Kenekuk the Kickapoo Prophet

With a New Foreword by Kiara M. Vigil

Joseph B. Herring

Most of the Indians whose names we remember were warriors—Tecumseh, Black Hawk, Sitting Bull, Crazy Horse, Geronimo—men who led their people in a desperate defense of their lands and their way of life. But as Alvin Josephy has written, “Some of the Indians’ greatest patriots died unsung by white men, and because their peoples were also obliterated, or almost so, their names are forgotten.”
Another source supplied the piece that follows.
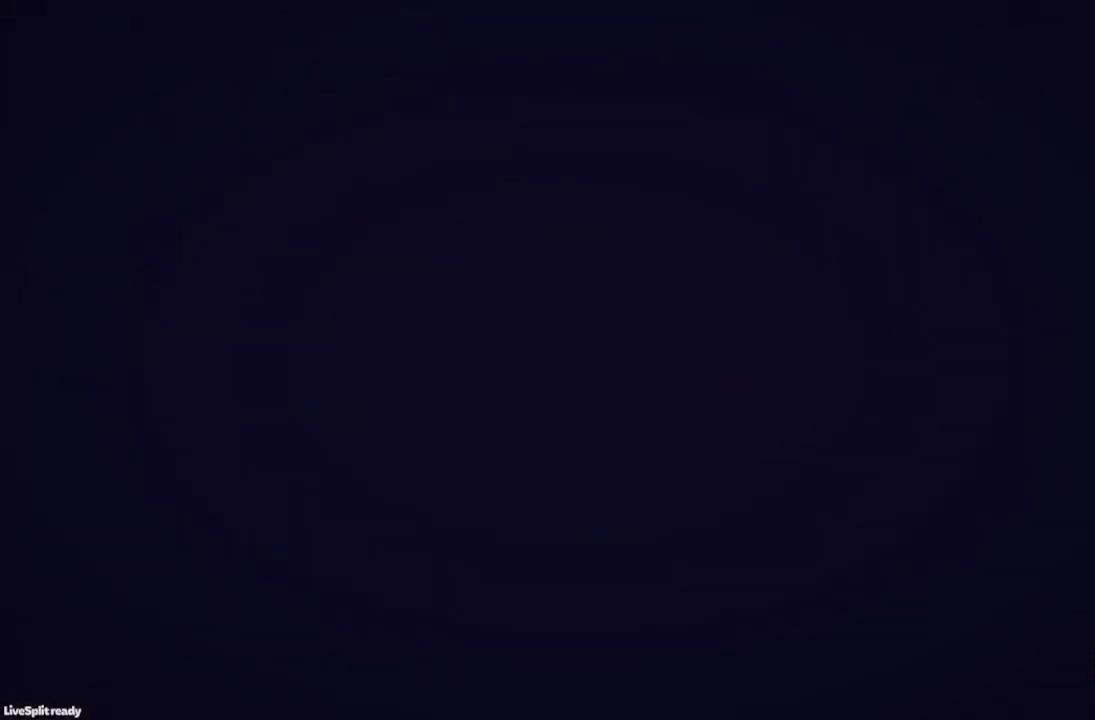
{"buttons": [], "left_stick": "center", "events": []}
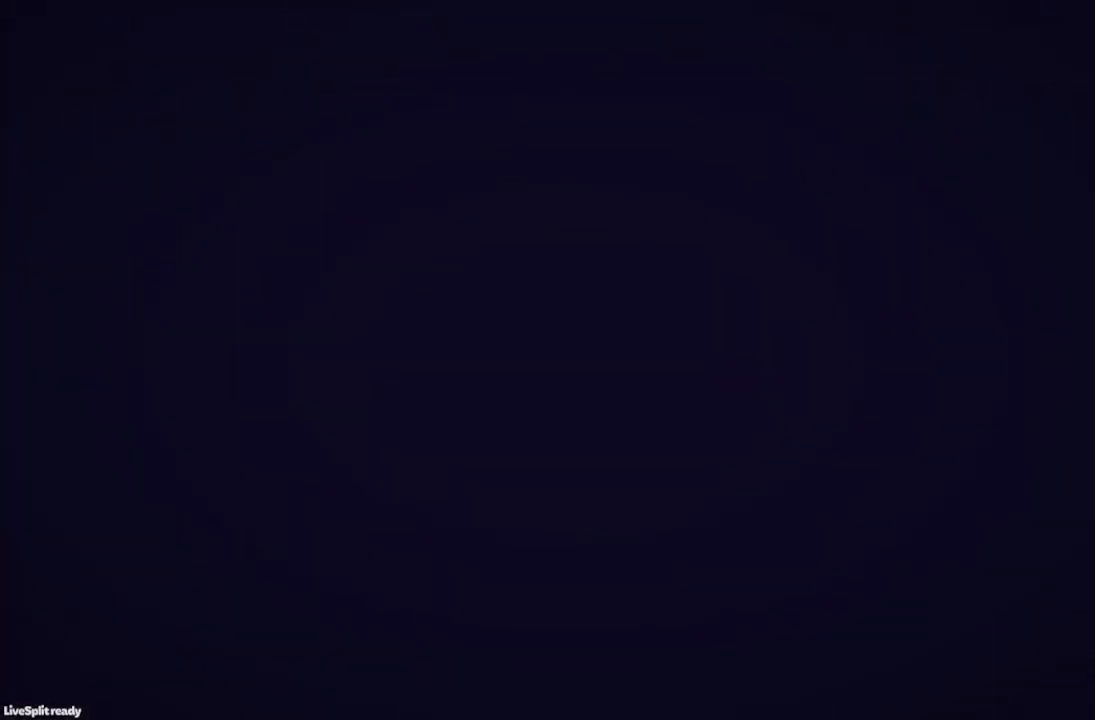
{"buttons": [], "left_stick": "center", "events": []}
Kenekuk was one of those unsung patriots. Leader of the Vermillion Band Kickapoos and Potawatomis from the 1820s to 1852, Kenekuk is today little known, even in the Midwest where his people settled. His achievements as the political and religious leader of a small band of peaceful Indians have been largely overlooked. Yet his leadership, which transcended one of the most difficult periods in Native American history—that of removal—was no less astute and courageous than that of the most warlike chief, and his teachings continued to guide his people long after his death. In his policies as well as his influence he was unique among American Indians.

In this sensitive and revealing biography, Joseph Herring and explores Kenekuk’s rise to power and astute leadership, as well as tracing the evolution of his policy of acculturation. This strategy proved highly effective in protecting Kenekuk’s people against the increasingly complex, intrusive, and hostile white world.
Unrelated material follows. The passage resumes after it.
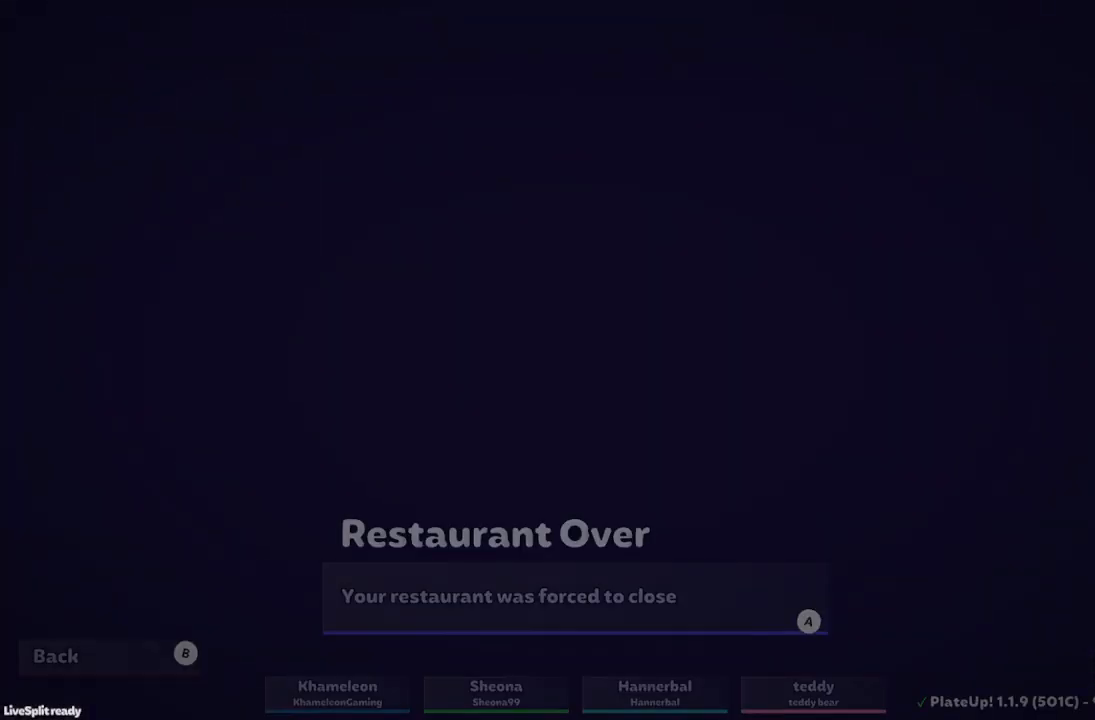
{"buttons": [], "left_stick": "center", "events": []}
In helping his people adjust to white society and retain their lands without resorting to warfare or losing their identity as Indians, the Kickapoo Prophet displayed exceptional leadership, both secular and religious. Unlike the Shawnee Prophet and his brother Tecumseh, whose warlike actions proved disastrous for their people, Kenekuk always stressed peace and outward cooperation with whites. Thus, by the time of his death in 1852, Kenekuk had prepared his people for the challenge of maintaining a separate and unique Indian way of life within a dominant white culture. While other bands disintegrated because they either resisted cultural innovations or assimilated under stress, the Vermillion Kickapoos and Potawatomis prospered.

About the Author

Joseph B. Herring previously worked as an archivist at the National Archives, a senior program officer at the National Endowment for the Humanities, and taught history at Kansas Newman College (now Newman University). He is the author of two books and his articles on Native American history have appeared in the American Indian Quarterly, Western Historical Quarterly, Kansas History, and Great Plains Quarterly.

Kiara M. Vigil is associate professor of American studies at Amherst College. She is the author of Indigenous Intellectuals: Sovereignty, Citizenship, and the American Imagination, 1880–1930.